George Tribe

Personal information
- Full name: George Edward Tribe
- Born: 4 October 1920 Yarraville, Victoria, Australia
- Died: 5 April 2009 (aged 88)
- Height: 5 ft 7 in (1.70 m)
- Batting: Left-handed
- Bowling: Left-arm unorthodox spin
- Role: Bowler

International information
- National side: Australia;
- Test debut (cap 172): 29 November 1946 v England
- Last Test: 28 February 1947 v England

Domestic team information
- 1945/46–1946/47: Victoria
- 1951–1959: Northamptonshire

Career statistics
| Competition | Test | First-class |
| Matches | 3 | 308 |
| Runs scored | 35 | 10,177 |
| Batting average | 17.50 | 27.35 |
| 100s/50s | 0/0 | 7/48 |
| Top score | 25* | 136* |
| Balls bowled | 760 | 63,651 |
| Wickets | 2 | 1,378 |
| Bowling average | 165.00 | 20.55 |
| 5 wickets in innings | 0 | 93 |
| 10 wickets in match | 0 | 23 |
| Best bowling | 2/48 | 9/43 |
| Catches/stumpings | 0/– | 242/– |
- Source: CricketArchive, 8 April 2009

= George Tribe =

Australian sportsman

George Edward Tribe (4 October 1920 – 5 April 2009) was an Australian cricketer who played in three Test matches from 1946 to 1947, as well as an Australian rules footballer with the Footscray Football Club in the VFL.

==Cricket career==
Tribe played with great success for Victoria immediately after the Second World War, taking 86 wickets at 19.25 in just 13 games and playing in three Tests under Donald Bradman in the 1946–47 Ashes series. An all-rounder, he bowled slow left-arm orthodox and wrist-spin and batted doggedly as a left-hander, mostly at number six or seven, compiling 7 centuries in his first class career. Despite his prolific record in first-class cricket, he was unsuccessful during the series against England and was dropped from the national team. In the Fifth Test in Sydney Ray Lindwall took 109/9, but thought that Tribe had bowled better, but with no luck to return 153/0.

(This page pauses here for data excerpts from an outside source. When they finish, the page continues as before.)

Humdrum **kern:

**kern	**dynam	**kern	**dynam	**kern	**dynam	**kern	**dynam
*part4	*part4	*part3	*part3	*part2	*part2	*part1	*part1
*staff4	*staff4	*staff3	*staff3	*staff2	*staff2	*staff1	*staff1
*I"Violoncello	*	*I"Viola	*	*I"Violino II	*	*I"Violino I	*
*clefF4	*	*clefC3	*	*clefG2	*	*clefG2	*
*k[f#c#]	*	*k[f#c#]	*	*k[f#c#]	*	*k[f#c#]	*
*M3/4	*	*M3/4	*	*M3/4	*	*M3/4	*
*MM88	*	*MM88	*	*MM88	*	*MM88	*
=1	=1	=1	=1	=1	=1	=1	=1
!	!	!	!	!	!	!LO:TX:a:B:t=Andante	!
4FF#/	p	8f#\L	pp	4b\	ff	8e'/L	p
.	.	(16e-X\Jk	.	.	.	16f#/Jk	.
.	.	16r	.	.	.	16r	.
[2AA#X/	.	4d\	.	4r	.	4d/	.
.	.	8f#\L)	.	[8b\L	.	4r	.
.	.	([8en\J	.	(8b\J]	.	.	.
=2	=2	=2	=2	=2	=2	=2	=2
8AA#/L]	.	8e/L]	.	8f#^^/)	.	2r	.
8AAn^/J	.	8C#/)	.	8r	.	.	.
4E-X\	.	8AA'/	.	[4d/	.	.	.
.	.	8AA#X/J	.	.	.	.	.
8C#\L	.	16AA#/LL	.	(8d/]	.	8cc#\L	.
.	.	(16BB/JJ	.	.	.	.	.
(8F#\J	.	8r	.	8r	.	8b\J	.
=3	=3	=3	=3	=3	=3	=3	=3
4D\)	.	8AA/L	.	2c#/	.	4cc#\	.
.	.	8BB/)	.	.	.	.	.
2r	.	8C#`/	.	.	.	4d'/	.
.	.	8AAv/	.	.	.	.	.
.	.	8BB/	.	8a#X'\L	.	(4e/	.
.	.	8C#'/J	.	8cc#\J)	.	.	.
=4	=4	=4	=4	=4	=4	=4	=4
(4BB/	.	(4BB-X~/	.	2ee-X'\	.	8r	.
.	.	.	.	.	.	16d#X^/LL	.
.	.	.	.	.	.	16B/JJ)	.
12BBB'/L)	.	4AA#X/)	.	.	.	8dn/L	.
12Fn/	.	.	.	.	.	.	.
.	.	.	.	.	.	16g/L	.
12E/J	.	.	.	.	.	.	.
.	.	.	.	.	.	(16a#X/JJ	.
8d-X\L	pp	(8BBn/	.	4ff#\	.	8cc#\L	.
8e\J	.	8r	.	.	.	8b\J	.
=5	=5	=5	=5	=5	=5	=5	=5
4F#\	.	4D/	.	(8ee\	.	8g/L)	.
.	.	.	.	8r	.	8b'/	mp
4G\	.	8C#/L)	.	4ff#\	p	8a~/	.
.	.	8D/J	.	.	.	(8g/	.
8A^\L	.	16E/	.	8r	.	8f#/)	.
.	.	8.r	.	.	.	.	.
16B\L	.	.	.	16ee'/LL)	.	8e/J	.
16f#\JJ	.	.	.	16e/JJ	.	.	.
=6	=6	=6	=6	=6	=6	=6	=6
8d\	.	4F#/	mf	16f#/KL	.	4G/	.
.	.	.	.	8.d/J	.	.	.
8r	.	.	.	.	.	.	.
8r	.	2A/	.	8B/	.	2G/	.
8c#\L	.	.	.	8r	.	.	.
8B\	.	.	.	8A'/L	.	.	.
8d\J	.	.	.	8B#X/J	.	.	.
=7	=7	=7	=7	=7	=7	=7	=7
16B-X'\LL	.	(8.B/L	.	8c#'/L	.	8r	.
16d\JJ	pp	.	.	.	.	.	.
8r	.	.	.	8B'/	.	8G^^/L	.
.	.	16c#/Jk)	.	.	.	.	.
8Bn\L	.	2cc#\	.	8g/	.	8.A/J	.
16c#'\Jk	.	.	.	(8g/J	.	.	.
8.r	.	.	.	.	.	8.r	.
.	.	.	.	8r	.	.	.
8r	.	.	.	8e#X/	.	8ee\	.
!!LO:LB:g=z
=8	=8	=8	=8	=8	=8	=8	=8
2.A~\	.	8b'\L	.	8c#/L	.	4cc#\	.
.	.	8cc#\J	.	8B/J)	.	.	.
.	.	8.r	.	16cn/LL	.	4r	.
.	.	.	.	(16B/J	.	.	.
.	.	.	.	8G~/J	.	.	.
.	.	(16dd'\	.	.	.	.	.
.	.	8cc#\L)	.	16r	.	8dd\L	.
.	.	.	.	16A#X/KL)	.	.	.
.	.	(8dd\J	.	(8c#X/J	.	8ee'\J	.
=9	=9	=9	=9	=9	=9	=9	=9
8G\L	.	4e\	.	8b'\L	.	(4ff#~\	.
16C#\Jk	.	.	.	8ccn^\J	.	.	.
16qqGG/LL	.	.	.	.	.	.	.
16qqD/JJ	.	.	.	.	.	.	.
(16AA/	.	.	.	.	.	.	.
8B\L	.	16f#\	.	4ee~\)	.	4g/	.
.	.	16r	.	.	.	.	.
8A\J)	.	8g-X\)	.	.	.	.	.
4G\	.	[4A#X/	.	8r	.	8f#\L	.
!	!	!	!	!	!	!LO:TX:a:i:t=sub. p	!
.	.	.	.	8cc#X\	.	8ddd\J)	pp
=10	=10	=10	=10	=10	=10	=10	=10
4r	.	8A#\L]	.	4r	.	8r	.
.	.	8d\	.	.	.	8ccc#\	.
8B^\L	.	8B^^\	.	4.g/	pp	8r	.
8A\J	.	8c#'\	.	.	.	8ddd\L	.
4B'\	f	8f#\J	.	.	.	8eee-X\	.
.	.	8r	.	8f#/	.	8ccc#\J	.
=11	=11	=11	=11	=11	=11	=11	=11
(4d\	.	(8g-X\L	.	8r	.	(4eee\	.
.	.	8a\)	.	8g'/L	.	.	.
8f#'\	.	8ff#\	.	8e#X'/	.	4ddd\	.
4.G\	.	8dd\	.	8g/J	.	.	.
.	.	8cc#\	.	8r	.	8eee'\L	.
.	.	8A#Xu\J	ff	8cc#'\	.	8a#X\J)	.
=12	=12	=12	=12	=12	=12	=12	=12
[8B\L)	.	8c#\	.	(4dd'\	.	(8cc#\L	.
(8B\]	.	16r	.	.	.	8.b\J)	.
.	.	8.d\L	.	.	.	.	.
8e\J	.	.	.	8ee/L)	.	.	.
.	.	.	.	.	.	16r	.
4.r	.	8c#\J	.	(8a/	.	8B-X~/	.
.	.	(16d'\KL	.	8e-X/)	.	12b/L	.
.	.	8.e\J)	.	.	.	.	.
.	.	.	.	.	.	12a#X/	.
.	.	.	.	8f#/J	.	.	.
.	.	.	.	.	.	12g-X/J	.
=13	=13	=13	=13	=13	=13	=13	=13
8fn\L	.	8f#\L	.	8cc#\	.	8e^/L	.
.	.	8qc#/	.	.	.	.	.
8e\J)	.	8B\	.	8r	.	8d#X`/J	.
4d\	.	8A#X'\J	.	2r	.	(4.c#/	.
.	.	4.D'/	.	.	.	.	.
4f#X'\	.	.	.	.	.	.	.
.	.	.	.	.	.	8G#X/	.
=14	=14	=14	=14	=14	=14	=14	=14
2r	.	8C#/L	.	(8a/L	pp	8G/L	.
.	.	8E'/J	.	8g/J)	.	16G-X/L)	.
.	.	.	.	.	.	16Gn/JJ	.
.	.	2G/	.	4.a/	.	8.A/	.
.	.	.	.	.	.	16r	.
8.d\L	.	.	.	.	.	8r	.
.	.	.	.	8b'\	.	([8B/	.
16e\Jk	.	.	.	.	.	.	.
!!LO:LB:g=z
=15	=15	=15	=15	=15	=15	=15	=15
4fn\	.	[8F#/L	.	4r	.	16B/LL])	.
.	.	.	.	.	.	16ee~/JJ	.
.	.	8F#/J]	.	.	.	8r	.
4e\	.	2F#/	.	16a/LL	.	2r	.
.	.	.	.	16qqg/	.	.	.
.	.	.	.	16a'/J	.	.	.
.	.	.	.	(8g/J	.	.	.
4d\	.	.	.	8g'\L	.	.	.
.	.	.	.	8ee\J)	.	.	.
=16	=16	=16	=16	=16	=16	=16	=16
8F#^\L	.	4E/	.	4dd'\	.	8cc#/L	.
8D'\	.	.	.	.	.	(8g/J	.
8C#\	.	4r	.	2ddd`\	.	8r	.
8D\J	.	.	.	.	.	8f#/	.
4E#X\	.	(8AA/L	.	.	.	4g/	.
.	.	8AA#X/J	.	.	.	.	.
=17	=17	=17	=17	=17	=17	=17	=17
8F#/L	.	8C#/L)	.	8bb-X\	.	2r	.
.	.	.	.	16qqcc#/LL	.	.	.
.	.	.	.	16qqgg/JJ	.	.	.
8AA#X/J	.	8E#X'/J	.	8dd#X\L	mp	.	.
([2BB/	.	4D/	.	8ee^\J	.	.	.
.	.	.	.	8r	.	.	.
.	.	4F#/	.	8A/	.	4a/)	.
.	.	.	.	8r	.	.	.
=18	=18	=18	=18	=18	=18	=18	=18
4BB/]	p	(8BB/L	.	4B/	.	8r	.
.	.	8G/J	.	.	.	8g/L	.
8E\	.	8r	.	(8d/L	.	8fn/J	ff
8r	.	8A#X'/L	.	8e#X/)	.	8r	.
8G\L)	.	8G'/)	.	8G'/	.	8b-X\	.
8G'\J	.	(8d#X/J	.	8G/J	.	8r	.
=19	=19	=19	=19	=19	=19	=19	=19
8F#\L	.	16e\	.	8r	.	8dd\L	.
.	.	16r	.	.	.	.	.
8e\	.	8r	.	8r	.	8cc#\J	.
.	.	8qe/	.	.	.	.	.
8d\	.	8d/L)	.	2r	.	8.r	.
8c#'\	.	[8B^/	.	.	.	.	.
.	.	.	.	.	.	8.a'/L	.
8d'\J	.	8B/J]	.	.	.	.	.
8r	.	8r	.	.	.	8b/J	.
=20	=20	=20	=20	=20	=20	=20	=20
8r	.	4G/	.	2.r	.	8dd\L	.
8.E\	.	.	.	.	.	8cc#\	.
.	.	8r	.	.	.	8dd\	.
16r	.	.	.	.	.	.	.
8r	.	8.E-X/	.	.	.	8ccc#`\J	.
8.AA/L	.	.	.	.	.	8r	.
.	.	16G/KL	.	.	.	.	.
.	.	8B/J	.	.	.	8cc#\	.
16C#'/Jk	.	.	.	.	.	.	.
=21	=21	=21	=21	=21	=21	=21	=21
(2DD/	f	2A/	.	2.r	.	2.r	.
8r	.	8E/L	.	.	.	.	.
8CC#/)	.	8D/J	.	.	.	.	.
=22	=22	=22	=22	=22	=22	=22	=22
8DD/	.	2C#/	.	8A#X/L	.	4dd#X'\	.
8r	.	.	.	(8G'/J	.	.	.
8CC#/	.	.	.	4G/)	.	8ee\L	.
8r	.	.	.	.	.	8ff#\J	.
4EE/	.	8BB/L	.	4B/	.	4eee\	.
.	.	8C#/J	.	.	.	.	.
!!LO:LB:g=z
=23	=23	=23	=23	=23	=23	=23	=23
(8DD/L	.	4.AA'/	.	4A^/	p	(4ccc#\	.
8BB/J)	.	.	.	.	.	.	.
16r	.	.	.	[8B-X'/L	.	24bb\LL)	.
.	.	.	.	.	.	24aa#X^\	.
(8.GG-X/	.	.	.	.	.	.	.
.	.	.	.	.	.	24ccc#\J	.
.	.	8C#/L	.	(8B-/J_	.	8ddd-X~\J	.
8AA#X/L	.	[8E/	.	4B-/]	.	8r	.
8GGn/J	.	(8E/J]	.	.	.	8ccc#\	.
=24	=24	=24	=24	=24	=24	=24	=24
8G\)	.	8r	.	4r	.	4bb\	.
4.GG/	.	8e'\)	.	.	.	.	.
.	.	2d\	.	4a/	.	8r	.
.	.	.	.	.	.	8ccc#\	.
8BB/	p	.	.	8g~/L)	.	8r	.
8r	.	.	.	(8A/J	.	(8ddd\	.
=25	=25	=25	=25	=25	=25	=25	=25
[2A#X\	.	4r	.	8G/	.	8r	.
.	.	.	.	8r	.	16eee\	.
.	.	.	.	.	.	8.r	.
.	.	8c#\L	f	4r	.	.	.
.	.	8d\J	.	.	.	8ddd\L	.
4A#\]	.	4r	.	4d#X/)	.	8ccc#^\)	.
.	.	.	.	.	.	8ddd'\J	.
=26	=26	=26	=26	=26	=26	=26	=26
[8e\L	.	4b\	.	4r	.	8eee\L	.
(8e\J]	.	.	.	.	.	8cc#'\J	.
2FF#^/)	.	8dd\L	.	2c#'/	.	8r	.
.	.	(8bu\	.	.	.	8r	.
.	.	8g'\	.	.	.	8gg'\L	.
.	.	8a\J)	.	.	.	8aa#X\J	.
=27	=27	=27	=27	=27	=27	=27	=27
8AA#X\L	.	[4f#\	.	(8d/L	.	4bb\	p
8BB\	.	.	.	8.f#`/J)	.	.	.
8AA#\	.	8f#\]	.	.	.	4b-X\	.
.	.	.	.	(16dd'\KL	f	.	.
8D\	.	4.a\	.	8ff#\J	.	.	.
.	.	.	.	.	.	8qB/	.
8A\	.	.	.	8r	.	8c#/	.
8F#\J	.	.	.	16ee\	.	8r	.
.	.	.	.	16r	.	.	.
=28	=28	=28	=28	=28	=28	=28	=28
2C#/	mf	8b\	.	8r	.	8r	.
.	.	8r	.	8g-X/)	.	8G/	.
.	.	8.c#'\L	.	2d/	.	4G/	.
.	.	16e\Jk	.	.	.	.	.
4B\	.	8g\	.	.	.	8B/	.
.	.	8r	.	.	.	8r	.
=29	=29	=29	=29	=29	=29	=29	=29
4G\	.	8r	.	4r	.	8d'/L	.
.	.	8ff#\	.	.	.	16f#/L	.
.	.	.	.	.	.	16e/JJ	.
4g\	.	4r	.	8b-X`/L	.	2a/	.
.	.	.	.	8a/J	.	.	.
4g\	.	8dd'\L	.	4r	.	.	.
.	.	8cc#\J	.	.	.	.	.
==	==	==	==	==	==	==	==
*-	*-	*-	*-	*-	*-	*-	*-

After failing to achieve further recognition in Australia, Tribe moved to the Lancashire League in 1947. He joined Milnrow in the Central Lancashire League and took 136 scalps in his first season. He followed that performance with a record 148 wickets the following year and 150 in 1950, when he moved to Rawtenstall for two seasons. Although he never toured with Australia he took 99 wickets on a Commonwealth tour of India in 1949/50. An engineer by trade, he joined a Northamptonshire-based firm in 1951 and his prolific record saw Northamptonshire offer him terms for that season. He proved an immediate success and played for the county for nine seasons, achieving "the double" of 1,000 runs and 100 wickets in seven of those seasons. His value to Northamptonshire as the county moved from being one of the weakest teams to being serious challengers for the County Championship was immense. He was awarded his benefit in 1956.

As of 2007, Tribe still holds the Northamptonshire record for best bowling in a first-class match, returning figures of 15–31 (made up of 7–22 and 8–9) against Yorkshire in 1958. He took a record 175 wickets for the county in 1955.

He was a Wisden Cricketer of the Year in 1955. At the time of his death he was the second oldest Australian Test cricketer and the eleventh oldest overall.

==Australian rules career==
In 1940 Tribe made his debut with the Footscray Football Club in the then-Victorian Football League. He played as a forward and was considered to be a dangerous goalkicker. He went on to play 66 games and kick 80 goals for Footscray before he playing his last game in 1946. He then returned to cricket with the Lancashire League in England.